該河道微生物的優勢種個體較小，通過顯微鏡難以準確判斷其類別，而高通量測序技術具有能夠檢測數量較少、體積微小且不宜培養的微生物的能力［13］，用于檢測環境樣品中微生物群落結構的生物多樣性［4］。目前江蘇省浮游藻類監測主要建立在形態學鑒定的基礎上，本研究采用高通量測序技術對河道原核生物及真核生物的群落組成進行研究，同時結合形態學檢測結果，發現引起本次河道生態污染的微生物為一種體積較小，難以通過傳統顯微鏡鑒定種類的真核浮游藻類。高通量測序技術可以彌補顯微鏡觀察中難以判斷的物種信息，從而提高了浮游藻類監測的綜合能力［14］。

3.2 水環境因子對生物群落結構的影響

本研究中，河道的水質參數如表5 所示。由表5可知，該河道水體屬于劣5 類水體，相比其他指標化學需氧量濃度較低（5 類水40 mg／L），氨氮（5 類水2.0 mg／L）與總磷（5 類水0.4 mg／L）濃度較高，均超過5類水要求5 倍以上，可生化性較差（可生化處理的水質推薦的碳氮比為100∶5，該河道碳氮比為1∶1，推測有工業廢水排入），對活性微生物繁殖造成影響，致使水體的自凈能力得到影響，當有少數微生物能夠適應該水質條件時，該微生物易成為優勢種。

表5 該河道水質理化指標

3.3 優勢種Pedospumella encystans

金藻是生態學和生態生理學的原生模式種，一部分種類是水體中的初級生產力，另一部分是水體中部分細菌的捕食者，通常最佳生長條件為溫度較低，透明度較好且有機物含量較低的水體［15］，在初春、晚秋或冬季多有發現，多數存活于水體的中下層，有研究表明在冰面下某些金藻種類仍能存活［16］。

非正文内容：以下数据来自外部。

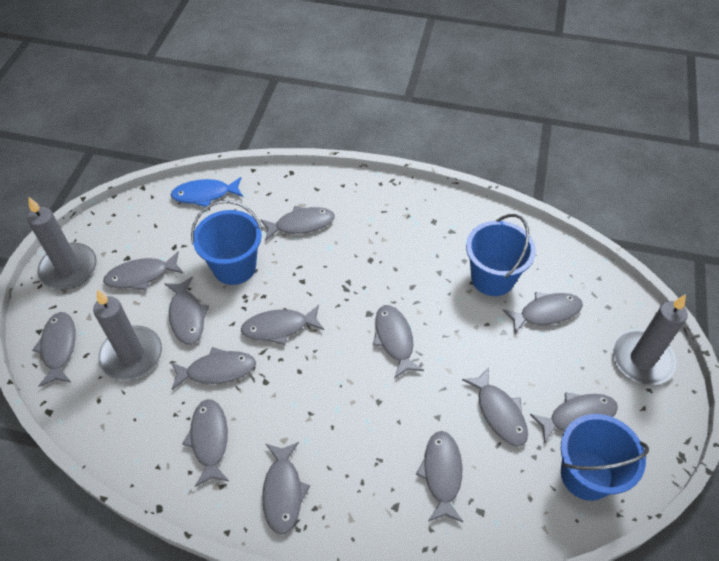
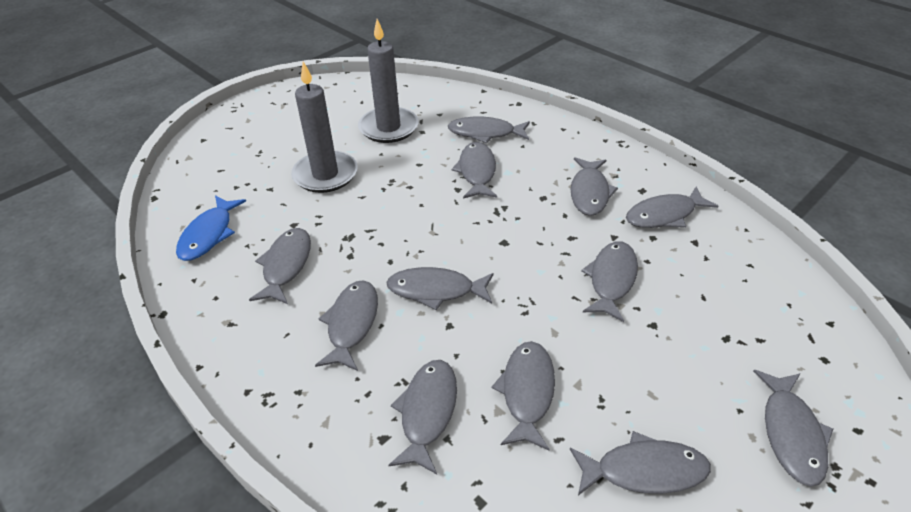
blue bucket: 3 -> 0
grey candle: 3 -> 2
grey fish: 13 -> 12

近幾年，系統發育樹和大系統分類學顯示了金藻門所包含種類的復雜性，許多種類為光合自養和異養生物之間的過渡［17］，其中異養型金藻與自養型金藻相比，具有較小的基因組和細胞體積，相對表面積較大，能夠高效利用環境中的營養鹽且所需代謝時間短于其它藻類。Pedospumella encystans 屬于金藻綱（Chrysophyceae），色金藻目（Chromulinales），Chromulinales科，Pedospumella 屬，屬于一種異養型微型浮游藻類［15］，細胞無細胞壁，僅含有一條鞭毛，Pedospumella encystans在中國發現較少，在已有研究中有報道，當水質的可生化性較差時，自養型微生物難以生存的條件下該種類易成為優勢種［18］。

4 結 論

本研究結果表明，運用高通量測序技術結合形態學鑒定能夠揭示水環境中微生物的多樣性及群落組成，得到更客觀、更準確的監測結果，在水生態監測和水質評價方面具有較好的應用潛力。

（1）對張家港生態污染河道進行形態學鑒定，群落組成單一，可見的微生物基本為同一種類。

（2）用高通量測序技術對18S rRNA 基因V4 區測序，結果顯示數量較多且群落組成單一，Pedospumella encystans 占93.94%。用高通量測序技術對16S rRNA 基因V4 區測序，結果顯示數量相對較少且群落分布較為均勻，由此得出主要的微生物為Pedospumella encystans。

（3）對該河道水質進行分析，推測該河道有工業廢水混入，可生化性較差，同時冬季河道水質不利于常規藻類生長，使得Pedospumella encystans 成為優勢種，導致了本次河道生態污染事件。